By 1987, for the first time, Rede Manchete and Rede Globo jointly broadcast the Brazilian Carnival to all over the country. The next year, however, the network was in a weak financial situation after just 5 years, but came out stronger.

=== The Pantanal phenomenon ===
1990 saw the launch of the telenovela Pantanal (named after the Pantanal wetlands on which it was set), which would beat the TV Globo telenovela Rainha da Sucata (Queen of the Junk) in popularity and score. The story mixed romance, very beautiful images of the Mato Grosso Pantanal and a bit of the supernatural. The plot centered around a son of a big farmer of Mato Grosso that came to know his father for the first time, and also Juma, a wild lady that lives in a forest cabin and transforms herself in a jaguar when she's angry, with which he falls in love. Afterwards, Manchete continued making telenovelas that were well known for their good image and content quality. They were exported to various countries, but never proved as successful as Pantanal or competing telenovelas from the Rede Globo.

However, beginning in 1992 and continuing through the end of the decade, the network was forced off the air three times; the first of those shutdowns was due to an invasion of employees at the network's transmission tower in São Paulo.

=== Closure ===
After Bloch's death in 1995, his nephew Pedro Jack Kapeller became president of Manchete. Manchete's financial troubles deepened after the 1998 FIFA World Cup, when the network's income fell 40 percent. As a result, the network laid off 540 employees, as well as pay day wages of the remaining employees. In October 1998, the network cut the production of almost all of its programs, including the telenovela Brida. The network was to be sold to Reborn in Christ Church in January 1999, but in February of the same year, the proposal was withdrawn due to a breach of contractual clauses. On 8 May 1999, Rede Manchete's license was sold to TeleTV Group for US$608 million.

== Slogans ==
1983: A TV do Ano 2000 (TV of the Year 2000)
TV de Primeira Classe (First Class TV)

1990: O Brasil passa na Manchete (Brazil passes on Manchete)

1997: Qualidade em Primeiro Lugar (Quality in First Place)

1998: Você em Primeiro Lugar (You in First place)

1999: Nova Manchete, tudo novo no Verão 99 (New Manchete, all new in Summer 99)

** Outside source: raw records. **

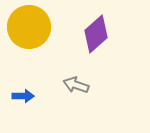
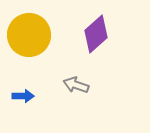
yellow circle: moved 8 px down
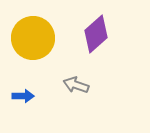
yellow circle: moved 4 px right, 3 px down
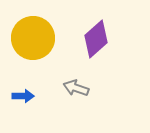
purple diamond: moved 5 px down
gray arrow: moved 3 px down
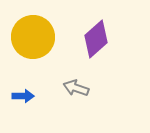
yellow circle: moved 1 px up
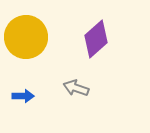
yellow circle: moved 7 px left
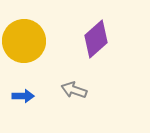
yellow circle: moved 2 px left, 4 px down
gray arrow: moved 2 px left, 2 px down
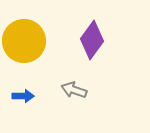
purple diamond: moved 4 px left, 1 px down; rotated 12 degrees counterclockwise
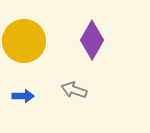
purple diamond: rotated 6 degrees counterclockwise
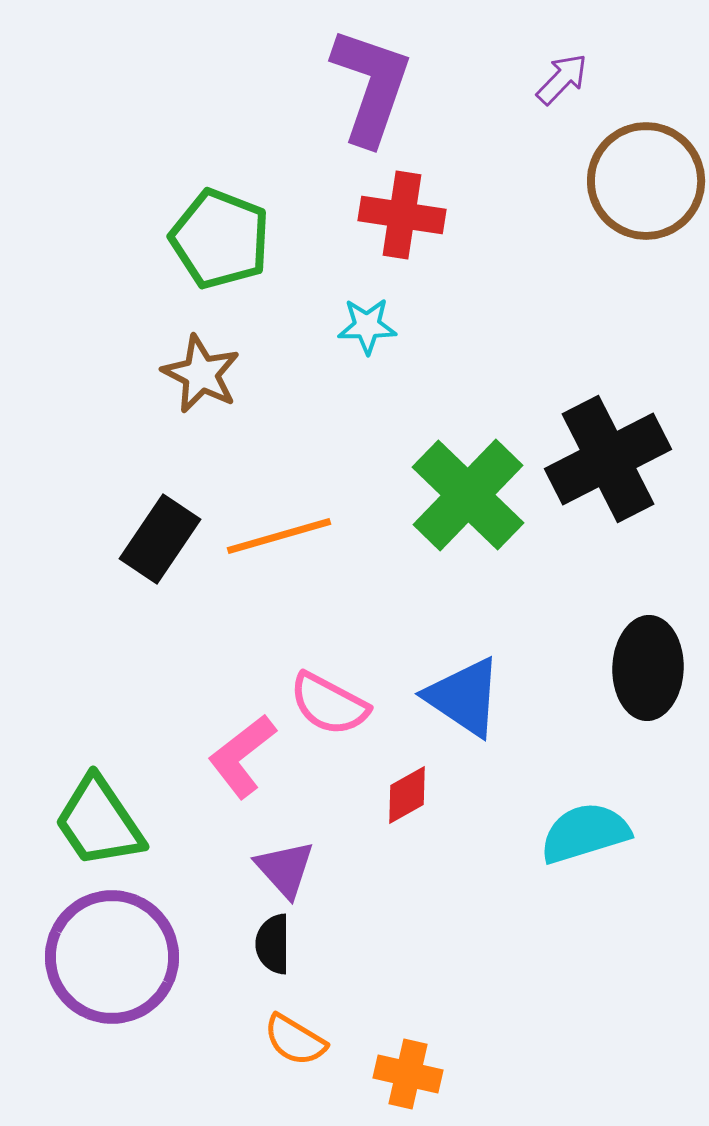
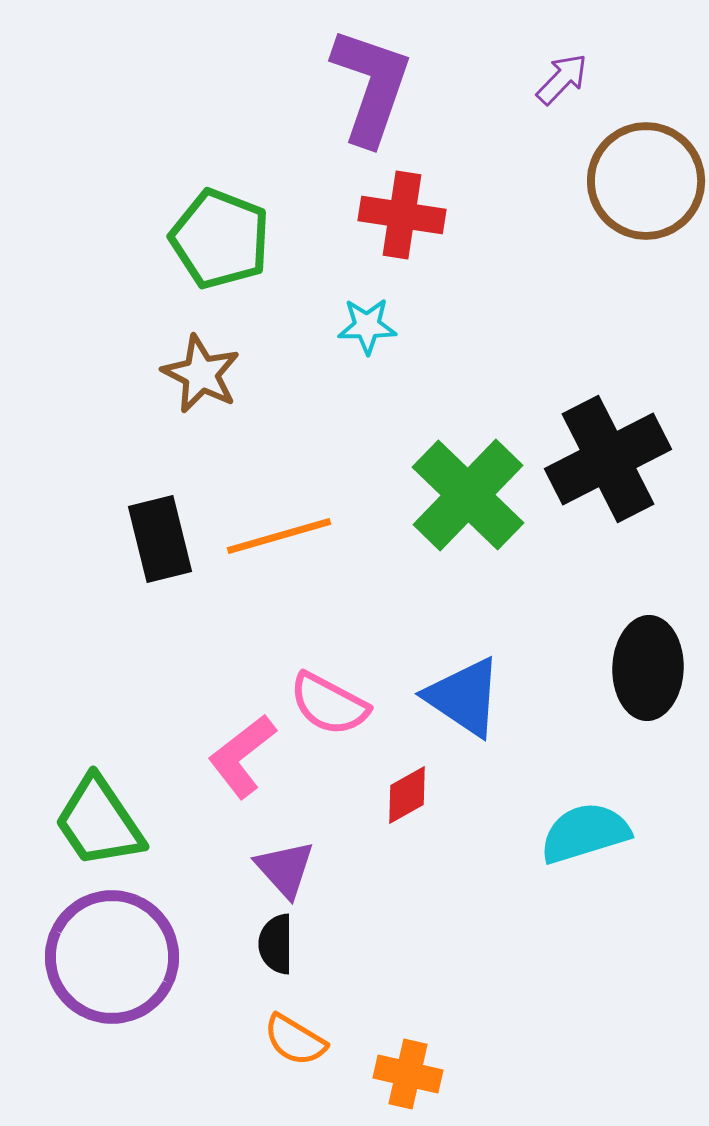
black rectangle: rotated 48 degrees counterclockwise
black semicircle: moved 3 px right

== Telenovelas and series ==

1984
- Marquesa de Santos
- Viver a Vida
- Santa Marta Fabril
1985
- Tudo em Cima
- Tamanho Família
- Antônio Maria
- Joana
1986
- Dona Beija
- Novo Amor
- Tudo ou Nada
- Mania de Querer
1987
- Corpo Santo
- Helena
- Carmem
- A Rainha da Vida
1988
- Olho por Olho

1989
- Kananga do Japão
1990
- Pantanal
- Fronteiras do Desconhecido
- Escrava Anastácia
- O Canto das Sereias
- Mãe de Santo
- Rosa dos Rumos
- A História de Ana Raio e Zé Trovão
1991
- Filhos do Sol
- Ilha das Bruxas
- O Farol
- Na Rede de Intrigas
- Floradas na Serra
- O Guaraní
- O Fantasma da Ópera
- Amazônia
1992
- Amazônia – Parte II

1993
- Família Brasil
- Guerra sem Fim
- O Marajá (not aired)
1994
- Incrível, Fantástico, Extraordinário
- 74.5 – Uma Onda no Ar
1995
- Tocaia Grande
1996
- Xica da Silva
1997
- Mandacaru
1998
- Brida

==News programming==

Logo of the newscast from 1996 to 1999.

The network's main newscast was entitled Jornal da Manchete, which began airing on 6 June 1983 and aired for the final time on 8 May 1999. It was the longest running programme in the network's history.

When Jornal da Manchete first premiered, it had an excessive duration of two hours (with commercials), and was divided into several segments that would eventually become separate programmes. The duration of the newscast would be reduced to 30 minutes after the 1985 Brazilian presidential election.

The opening theme of the programme was based on "Videogame" by the Brazilian group Roupa Nova; the original master recording was used from 1983 until 1989.